Thursday, November 15th
Achieving Balance in Design and Community
Presented by Nichole Rouillac, Chair of IDSA Women in Design San Francisco and Founding Parter of level design sf
Industrial Design is a field historically suffering from lack of diversity. After 15 formative years in the Bay-Area's top design agencies Nichole became increasingly aware of the huge scarcity of female founders and leadership. She decided it was time to shift the scales and make an impact by starting her own studio and bring together the community through IDSA's Women in Design where she is dedicated to creating events that connect the men and women in our industry to inspire meaningful change as we work to create a more balanced future.
Nichole will share a her design journey; a reflection of her strive for balance in life and work and her vision that the best future for our industry is the one we build together.
Navigating Design Panel
In conversation with Annie Wu, Elise Granados, Gabrielle Santa-Donato, Robin McIntosh, Xin Xin
In this panel discussion, five women recount their journeys in design, the struggles they've faced, the role they play as an educator, and how they continue to grow as designers. With experience spanning social impact, healthcare, technology, and entrepreneurship, they will share their insights on how they became the designers that they are today, and how they navigated design as a growing field. The discussion will be moderated by a member of SWID, with an open Q&A portion for questions from the audience.
Friday, November 16th
Lunch & Fireside Chat: Designing your path
In conversation with Elizabeth Laraki, Director of Product Design at Facebook, Social Impact
Your career will likely span several decades and while there will inevitably be many unanticipated twists and turns, you can control key aspects of shaping your career.
Elizabeth will share a few of the insights she has found to be most crucial for people to effectively take charge of and shape their career paths. She will cover some of the key questions she has asked and advice she has given to people on her teams, as well as talk through some of her biggest learnings and missteps.
Lunch will be served starting at 12:15pm.
Take a break and meet members of Stanford Women in Design, design students, and designers from around the Bay Area while enjoying desserts and DIY sticker making.
Workshop 1: Design Thinking With Agility: Democratizing the power of design to innovate and align teams
Led by Elijah Woolery, Director of Design Education at InVision
This workshop will focus on building a basic understanding of design thinking, and how it is being used in industries from the financial sector to healthcare, to help teams align and overcome “wicked problems.” The workshop will also include an interactive portion where you will learn how to apply design thinking techniques.
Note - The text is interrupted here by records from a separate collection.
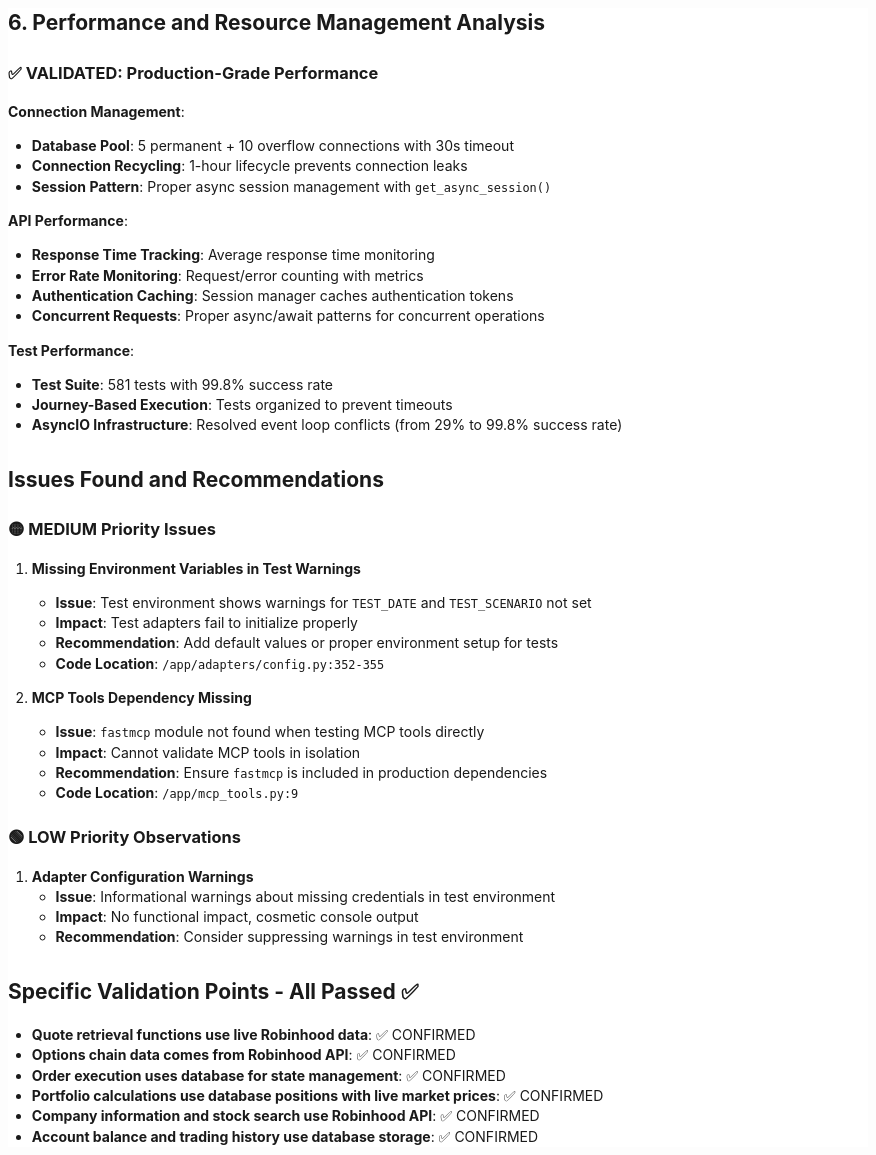 ## 6. Performance and Resource Management Analysis

### ✅ VALIDATED: Production-Grade Performance

**Connection Management**:
- **Database Pool**: 5 permanent + 10 overflow connections with 30s timeout
- **Connection Recycling**: 1-hour lifecycle prevents connection leaks
- **Session Pattern**: Proper async session management with `get_async_session()`

**API Performance**:
- **Response Time Tracking**: Average response time monitoring
- **Error Rate Monitoring**: Request/error counting with metrics
- **Authentication Caching**: Session manager caches authentication tokens
- **Concurrent Requests**: Proper async/await patterns for concurrent operations

**Test Performance**:
- **Test Suite**: 581 tests with 99.8% success rate
- **Journey-Based Execution**: Tests organized to prevent timeouts
- **AsyncIO Infrastructure**: Resolved event loop conflicts (from 29% to 99.8% success rate)

## Issues Found and Recommendations

### 🟡 MEDIUM Priority Issues

1. **Missing Environment Variables in Test Warnings**
   - **Issue**: Test environment shows warnings for `TEST_DATE` and `TEST_SCENARIO` not set
   - **Impact**: Test adapters fail to initialize properly
   - **Recommendation**: Add default values or proper environment setup for tests
   - **Code Location**: `/app/adapters/config.py:352-355`

2. **MCP Tools Dependency Missing**
   - **Issue**: `fastmcp` module not found when testing MCP tools directly
   - **Impact**: Cannot validate MCP tools in isolation
   - **Recommendation**: Ensure `fastmcp` is included in production dependencies
   - **Code Location**: `/app/mcp_tools.py:9`

### 🟢 LOW Priority Observations

1. **Adapter Configuration Warnings**
   - **Issue**: Informational warnings about missing credentials in test environment
   - **Impact**: No functional impact, cosmetic console output
   - **Recommendation**: Consider suppressing warnings in test environment

## Specific Validation Points - All Passed ✅

- **Quote retrieval functions use live Robinhood data**: ✅ CONFIRMED
- **Options chain data comes from Robinhood API**: ✅ CONFIRMED  
- **Order execution uses database for state management**: ✅ CONFIRMED
- **Portfolio calculations use database positions with live market prices**: ✅ CONFIRMED
- **Company information and stock search use Robinhood API**: ✅ CONFIRMED
- **Account balance and trading history use database storage**: ✅ CONFIRMED
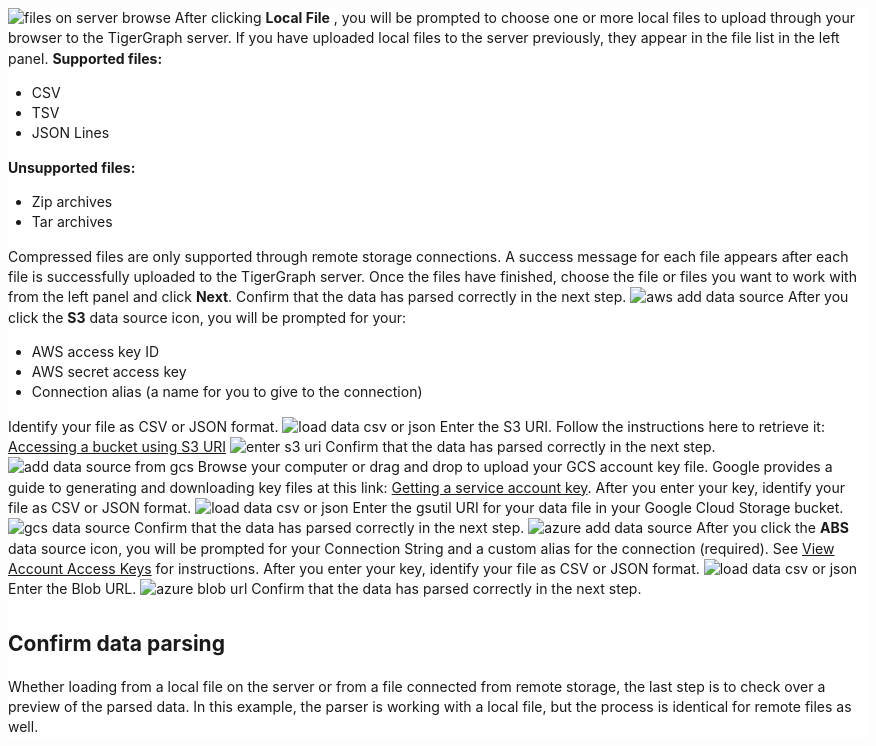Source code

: 
![files on server browse](https://docs.tigergraph.com/gui/3.10/graphstudio/_images/files-on-server-browse.png)
After clicking **Local File** , you will be prompted to choose one or more local files to upload through your browser to the TigerGraph server. If you have uploaded local files to the server previously, they appear in the file list in the left panel.
**Supported files:**
  * CSV
  * TSV
  * JSON Lines


**Unsupported files:**
  * Zip archives
  * Tar archives


Compressed files are only supported through remote storage connections.
A success message for each file appears after each file is successfully uploaded to the TigerGraph server. Once the files have finished, choose the file or files you want to work with from the left panel and click **Next**.
Confirm that the data has parsed correctly in the next step.
![aws add data source](https://docs.tigergraph.com/gui/3.10/graphstudio/_images/aws-add-data-source.png)
After you click the **S3** data source icon, you will be prompted for your:
  * AWS access key ID
  * AWS secret access key
  * Connection alias (a name for you to give to the connection)


Identify your file as CSV or JSON format.
![load data csv or json](https://docs.tigergraph.com/gui/3.10/graphstudio/_images/load-data-csv-or-json.png)
Enter the S3 URI. Follow the instructions here to retrieve it: [Accessing a bucket using S3 URI](https://docs.aws.amazon.com/AmazonS3/latest/userguide/access-bucket-intro.html#accessing-a-bucket-using-S3-format)
![enter s3 uri](https://docs.tigergraph.com/gui/3.10/graphstudio/_images/enter-s3-uri.png)
Confirm that the data has parsed correctly in the next step.
![add data source from gcs](https://docs.tigergraph.com/gui/3.10/graphstudio/_images/add-data-source-from-gcs.png)
Browse your computer or drag and drop to upload your GCS account key file. Google provides a guide to generating and downloading key files at this link: [Getting a service account key](https://cloud.google.com/iam/docs/creating-managing-service-account-keys#getting_a_service_account_key).
After you enter your key, identify your file as CSV or JSON format.
![load data csv or json](https://docs.tigergraph.com/gui/3.10/graphstudio/_images/load-data-csv-or-json.png)
Enter the gsutil URI for your data file in your Google Cloud Storage bucket.
![gcs data source](https://docs.tigergraph.com/gui/3.10/graphstudio/_images/gcs-data-source.png)
Confirm that the data has parsed correctly in the next step.
![azure add data source](https://docs.tigergraph.com/gui/3.10/graphstudio/_images/azure-add-data-source.png)
After you click the **ABS** data source icon, you will be prompted for your Connection String and a custom alias for the connection (required). See [View Account Access Keys](https://learn.microsoft.com/en-us/azure/storage/common/storage-account-keys-manage?toc=%2Fazure%2Fstorage%2Fblobs%2Ftoc.json&tabs=azure-portal#view-account-access-keys) for instructions.
After you enter your key, identify your file as CSV or JSON format.
![load data csv or json](https://docs.tigergraph.com/gui/3.10/graphstudio/_images/load-data-csv-or-json.png)
Enter the Blob URL.
![azure blob url](https://docs.tigergraph.com/gui/3.10/graphstudio/_images/azure-blob-url.png)
Confirm that the data has parsed correctly in the next step.
## [](https://docs.tigergraph.com/gui/3.10/graphstudio/map-data-to-graph#_confirm_data_parsing)Confirm data parsing
Whether loading from a local file on the server or from a file connected from remote storage, the last step is to check over a preview of the parsed data. In this example, the parser is working with a local file, but the process is identical for remote files as well.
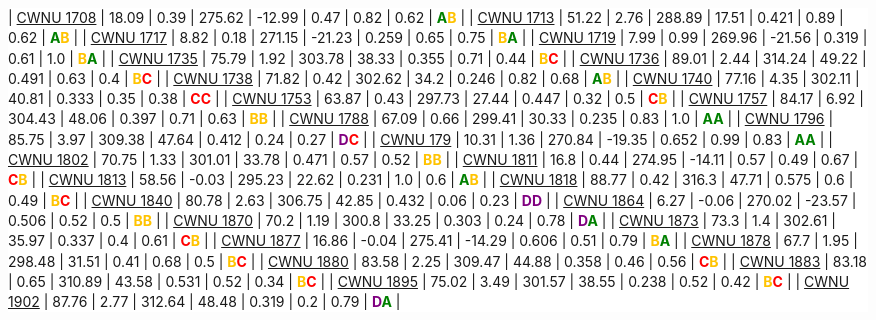 | [CWNU 1708](https://ucc.ar/_clusters/cwnu1708/) | 18.09 | 0.39 | 275.62 | -12.99 | 0.47 | 0.82 | 0.62 | <span style="color: green; font-weight: bold;">A</span><span style="color: #FFC300; font-weight: bold;">B</span> |
| [CWNU 1713](https://ucc.ar/_clusters/cwnu1713/) | 51.22 | 2.76 | 288.89 | 17.51 | 0.421 | 0.89 | 0.62 | <span style="color: green; font-weight: bold;">A</span><span style="color: #FFC300; font-weight: bold;">B</span> |
| [CWNU 1717](https://ucc.ar/_clusters/cwnu1717/) | 8.82 | 0.18 | 271.15 | -21.23 | 0.259 | 0.65 | 0.75 | <span style="color: #FFC300; font-weight: bold;">B</span><span style="color: green; font-weight: bold;">A</span> |
| [CWNU 1719](https://ucc.ar/_clusters/cwnu1719/) | 7.99 | 0.99 | 269.96 | -21.56 | 0.319 | 0.61 | 1.0 | <span style="color: #FFC300; font-weight: bold;">B</span><span style="color: green; font-weight: bold;">A</span> |
| [CWNU 1735](https://ucc.ar/_clusters/cwnu1735/) | 75.79 | 1.92 | 303.78 | 38.33 | 0.355 | 0.71 | 0.44 | <span style="color: #FFC300; font-weight: bold;">B</span><span style="color: red; font-weight: bold;">C</span> |
| [CWNU 1736](https://ucc.ar/_clusters/cwnu1736/) | 89.01 | 2.44 | 314.24 | 49.22 | 0.491 | 0.63 | 0.4 | <span style="color: #FFC300; font-weight: bold;">B</span><span style="color: red; font-weight: bold;">C</span> |
| [CWNU 1738](https://ucc.ar/_clusters/cwnu1738/) | 71.82 | 0.42 | 302.62 | 34.2 | 0.246 | 0.82 | 0.68 | <span style="color: green; font-weight: bold;">A</span><span style="color: #FFC300; font-weight: bold;">B</span> |
| [CWNU 1740](https://ucc.ar/_clusters/cwnu1740/) | 77.16 | 4.35 | 302.11 | 40.81 | 0.333 | 0.35 | 0.38 | <span style="color: red; font-weight: bold;">C</span><span style="color: red; font-weight: bold;">C</span> |
| [CWNU 1753](https://ucc.ar/_clusters/cwnu1753/) | 63.87 | 0.43 | 297.73 | 27.44 | 0.447 | 0.32 | 0.5 | <span style="color: red; font-weight: bold;">C</span><span style="color: #FFC300; font-weight: bold;">B</span> |
| [CWNU 1757](https://ucc.ar/_clusters/cwnu1757/) | 84.17 | 6.92 | 304.43 | 48.06 | 0.397 | 0.71 | 0.63 | <span style="color: #FFC300; font-weight: bold;">B</span><span style="color: #FFC300; font-weight: bold;">B</span> |
| [CWNU 1788](https://ucc.ar/_clusters/cwnu1788/) | 67.09 | 0.66 | 299.41 | 30.33 | 0.235 | 0.83 | 1.0 | <span style="color: green; font-weight: bold;">A</span><span style="color: green; font-weight: bold;">A</span> |
| [CWNU 1796](https://ucc.ar/_clusters/cwnu1796/) | 85.75 | 3.97 | 309.38 | 47.64 | 0.412 | 0.24 | 0.27 | <span style="color: purple; font-weight: bold;">D</span><span style="color: red; font-weight: bold;">C</span> |
| [CWNU 179](https://ucc.ar/_clusters/cwnu179/) | 10.31 | 1.36 | 270.84 | -19.35 | 0.652 | 0.99 | 0.83 | <span style="color: green; font-weight: bold;">A</span><span style="color: green; font-weight: bold;">A</span> |
| [CWNU 1802](https://ucc.ar/_clusters/cwnu1802/) | 70.75 | 1.33 | 301.01 | 33.78 | 0.471 | 0.57 | 0.52 | <span style="color: #FFC300; font-weight: bold;">B</span><span style="color: #FFC300; font-weight: bold;">B</span> |
| [CWNU 1811](https://ucc.ar/_clusters/cwnu1811/) | 16.8 | 0.44 | 274.95 | -14.11 | 0.57 | 0.49 | 0.67 | <span style="color: red; font-weight: bold;">C</span><span style="color: #FFC300; font-weight: bold;">B</span> |
| [CWNU 1813](https://ucc.ar/_clusters/cwnu1813/) | 58.56 | -0.03 | 295.23 | 22.62 | 0.231 | 1.0 | 0.6 | <span style="color: green; font-weight: bold;">A</span><span style="color: #FFC300; font-weight: bold;">B</span> |
| [CWNU 1818](https://ucc.ar/_clusters/cwnu1818/) | 88.77 | 0.42 | 316.3 | 47.71 | 0.575 | 0.6 | 0.49 | <span style="color: #FFC300; font-weight: bold;">B</span><span style="color: red; font-weight: bold;">C</span> |
| [CWNU 1840](https://ucc.ar/_clusters/cwnu1840/) | 80.78 | 2.63 | 306.75 | 42.85 | 0.432 | 0.06 | 0.23 | <span style="color: purple; font-weight: bold;">D</span><span style="color: purple; font-weight: bold;">D</span> |
| [CWNU 1864](https://ucc.ar/_clusters/cwnu1864/) | 6.27 | -0.06 | 270.02 | -23.57 | 0.506 | 0.52 | 0.5 | <span style="color: #FFC300; font-weight: bold;">B</span><span style="color: #FFC300; font-weight: bold;">B</span> |
| [CWNU 1870](https://ucc.ar/_clusters/cwnu1870/) | 70.2 | 1.19 | 300.8 | 33.25 | 0.303 | 0.24 | 0.78 | <span style="color: purple; font-weight: bold;">D</span><span style="color: green; font-weight: bold;">A</span> |
| [CWNU 1873](https://ucc.ar/_clusters/cwnu1873/) | 73.3 | 1.4 | 302.61 | 35.97 | 0.337 | 0.4 | 0.61 | <span style="color: red; font-weight: bold;">C</span><span style="color: #FFC300; font-weight: bold;">B</span> |
| [CWNU 1877](https://ucc.ar/_clusters/cwnu1877/) | 16.86 | -0.04 | 275.41 | -14.29 | 0.606 | 0.51 | 0.79 | <span style="color: #FFC300; font-weight: bold;">B</span><span style="color: green; font-weight: bold;">A</span> |
| [CWNU 1878](https://ucc.ar/_clusters/cwnu1878/) | 67.7 | 1.95 | 298.48 | 31.51 | 0.41 | 0.68 | 0.5 | <span style="color: #FFC300; font-weight: bold;">B</span><span style="color: red; font-weight: bold;">C</span> |
| [CWNU 1880](https://ucc.ar/_clusters/cwnu1880/) | 83.58 | 2.25 | 309.47 | 44.88 | 0.358 | 0.46 | 0.56 | <span style="color: red; font-weight: bold;">C</span><span style="color: #FFC300; font-weight: bold;">B</span> |
| [CWNU 1883](https://ucc.ar/_clusters/cwnu1883/) | 83.18 | 0.65 | 310.89 | 43.58 | 0.531 | 0.52 | 0.34 | <span style="color: #FFC300; font-weight: bold;">B</span><span style="color: red; font-weight: bold;">C</span> |
| [CWNU 1895](https://ucc.ar/_clusters/cwnu1895/) | 75.02 | 3.49 | 301.57 | 38.55 | 0.238 | 0.52 | 0.42 | <span style="color: #FFC300; font-weight: bold;">B</span><span style="color: red; font-weight: bold;">C</span> |
| [CWNU 1902](https://ucc.ar/_clusters/cwnu1902/) | 87.76 | 2.77 | 312.64 | 48.48 | 0.319 | 0.2 | 0.79 | <span style="color: purple; font-weight: bold;">D</span><span style="color: green; font-weight: bold;">A</span> |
Please register in advance to attend the workshop.
Applications now closed.
Workshop 2: Live Action Personal Branding Critique
Led by Keva Dine, Creative Recruiter and Personal Branding Strategist
So you're getting pretty good at design, creative design strategy and design thinking, but can you sell your own personal brand? Do you have a job hunting strategy? Have you established a target audience and designed all of your branding materials and messaging to speak to them? Ever wonder what happens when you send your work to a recruiter, or apply to a job on-line?
Get a peek into the behind the scenes world of a Creative Industry Recruiter in this live action personal branding critique. Application and portfolio is required.
Applications now closed.
Me Too: Navigating the Second Century of Design
Presented by Barry Katz, author of Make It New: A History of Silicon Valley Design
In 1967, the British Society of Industrial Artists and Designers awarded its coveted design medal to Charles Eames. Ray Eames, his lifelong partner, collaborator, and wife, was presented with a red rose. What’s wrong with this picture?
In this talk, professor and author Barry Katz will discuss the unfinished movement toward greater inclusiveness in the design professions: new voices are being heard, and the range of problems they are tackling has expanded accordingly. Looking backward tells us that there is much to be proud of. Looking forward, it’s clear that there is much work still to be done.